**Brief:** Reproduce word for word the part of the text on running XLSX files with LibreOffice from "Our input file" to "runs all formulas.".

**Text:**
Cheap and easy way to run XLSX files with containers and LibreOffice.

There are a bunch of commercial spreadsheet automation tools out there. Many of them are enterprise-level, and all of them are complex. A lot of them require people to write code. So if you’ve got to write some code, why not just do it all yourself? Here’s a quick way to run a sheet using containers and LibreOffice.

Let’s start by running a podman/docker container with Ubuntu, and installing LibreOffice. I’m pretty sure you can use OpenOffice as well, and it might be better maintained, but the scripts I’ve been running use LO.

# start podman (because docker seems to be getting worse by the day)
podman run \
  --interactive \
  --tty \
  --security-opt label=disable \
  --volume /tmp:/tmp \
  --name common \ 
  --env DISPLAY ubuntu:18.04

# install libreoffice
apt-get update
apt-get -y install software-properties-common
add-apt-repository ppa:libreoffice/ppa
apt update
apt -y install libreoffice
soffice --help

Our input file is just going to be something dead simple: a single XLSX file with one page that has the first cell (A1) as =NOW(). At save time it looks like this.

A1 is just a temporal formula, for testing.

The goal here is just to have a timestamp that is one value at save time, to prove that it’s different when we run the sheet.

Now we’re just going to run the LO command line tool, and convert an XLSX to XLSX. In the conversion process, LO runs all formulas.

**Data records:**
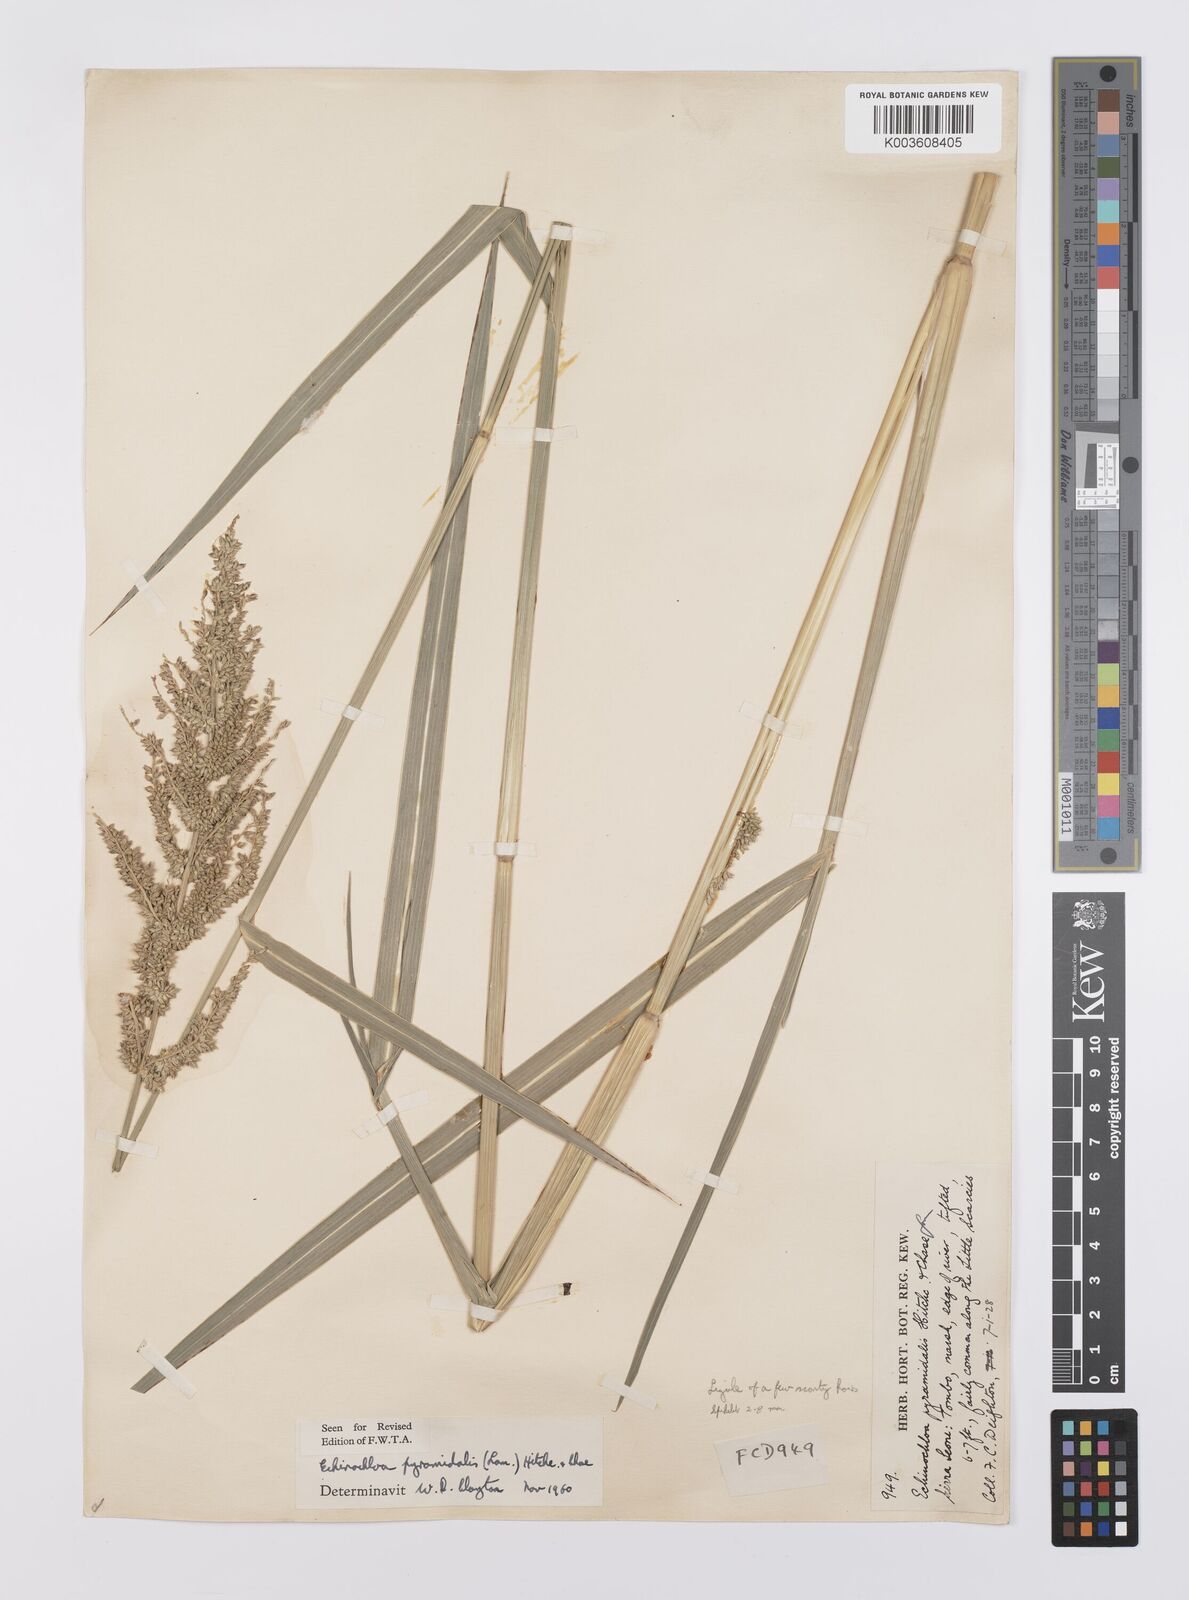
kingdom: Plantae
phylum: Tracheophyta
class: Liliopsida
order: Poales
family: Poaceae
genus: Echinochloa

* * *

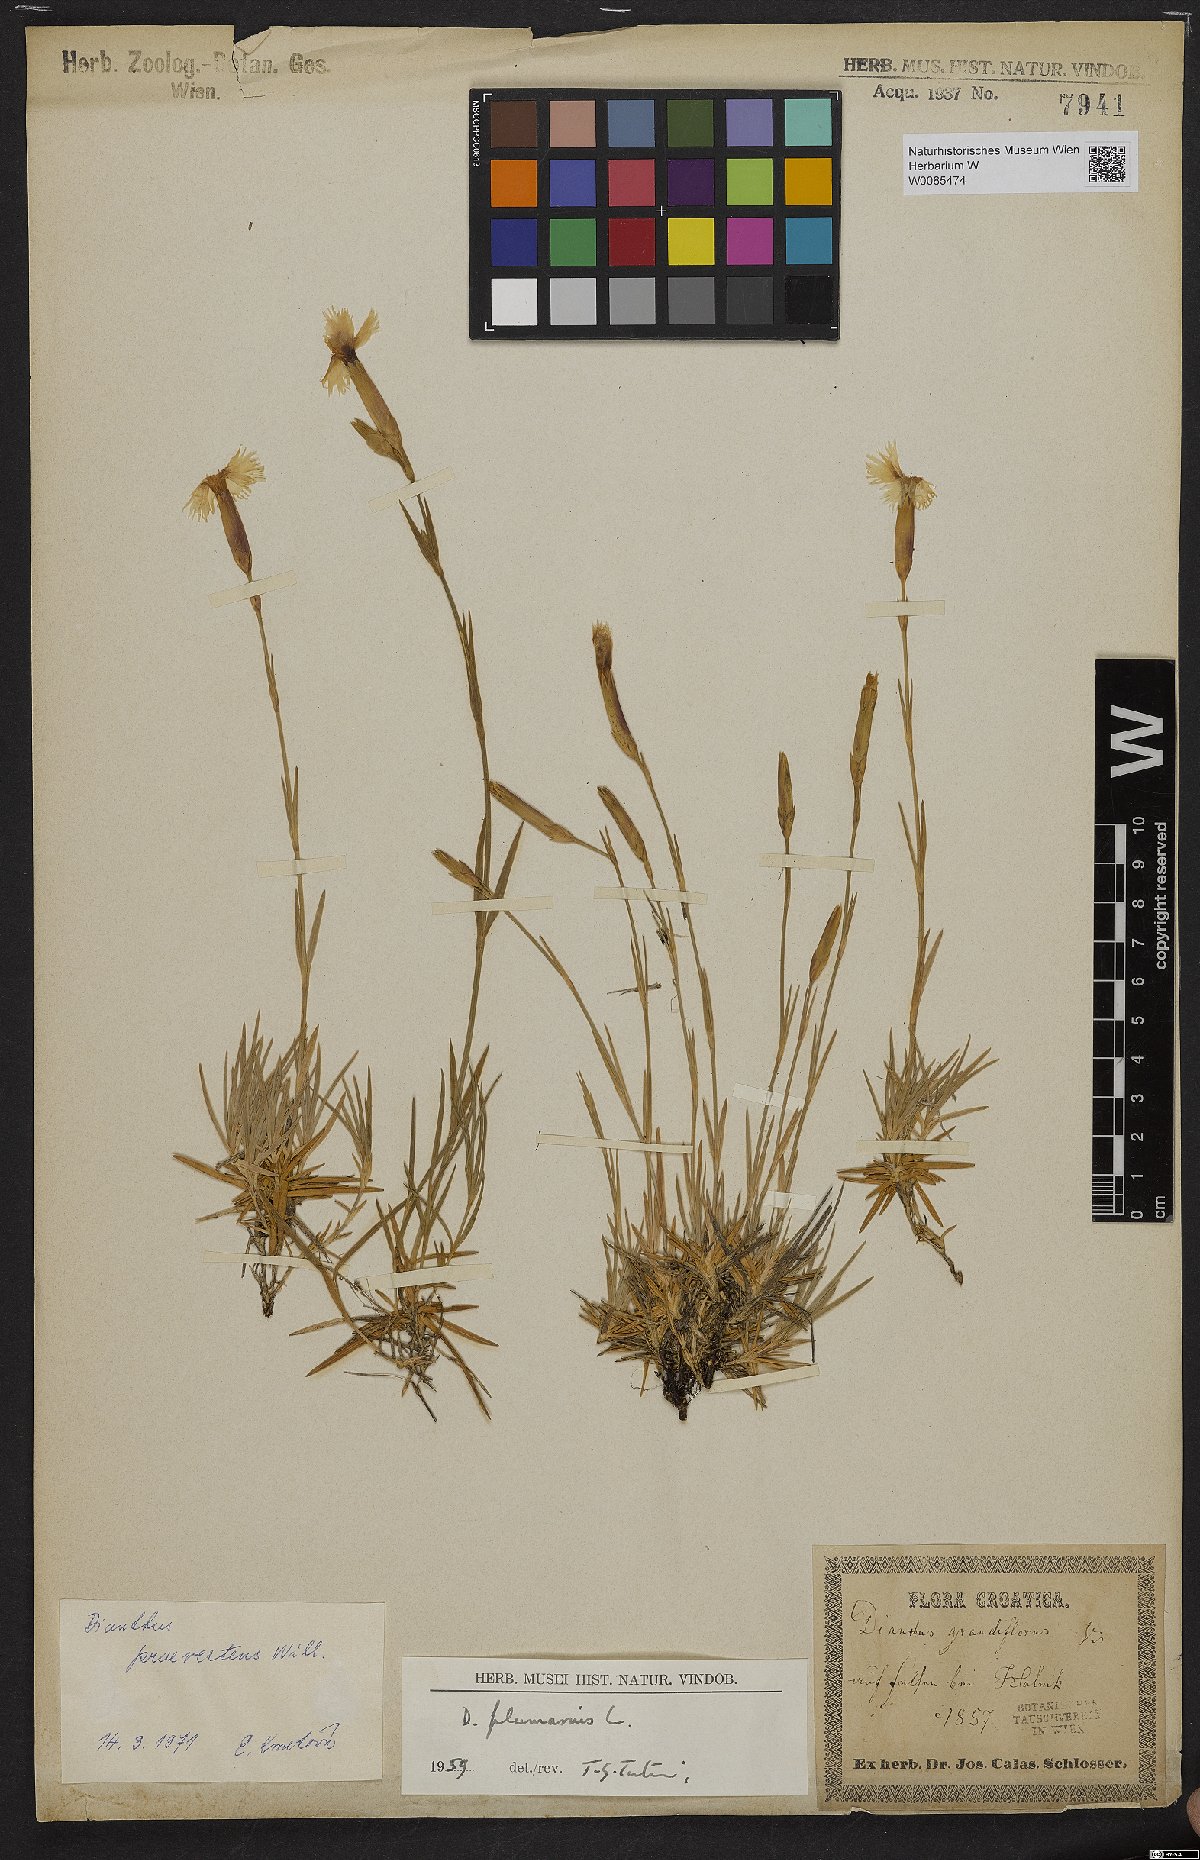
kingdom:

**Written reply:**
Our input file is just going to be something dead simple: a single XLSX file with one page that has the first cell (A1) as =NOW(). At save time it looks like this.

A1 is just a temporal formula, for testing.

The goal here is just to have a timestamp that is one value at save time, to prove that it’s different when we run the sheet.

Now we’re just going to run the LO command line tool, and convert an XLSX to XLSX. In the conversion process, LO runs all formulas.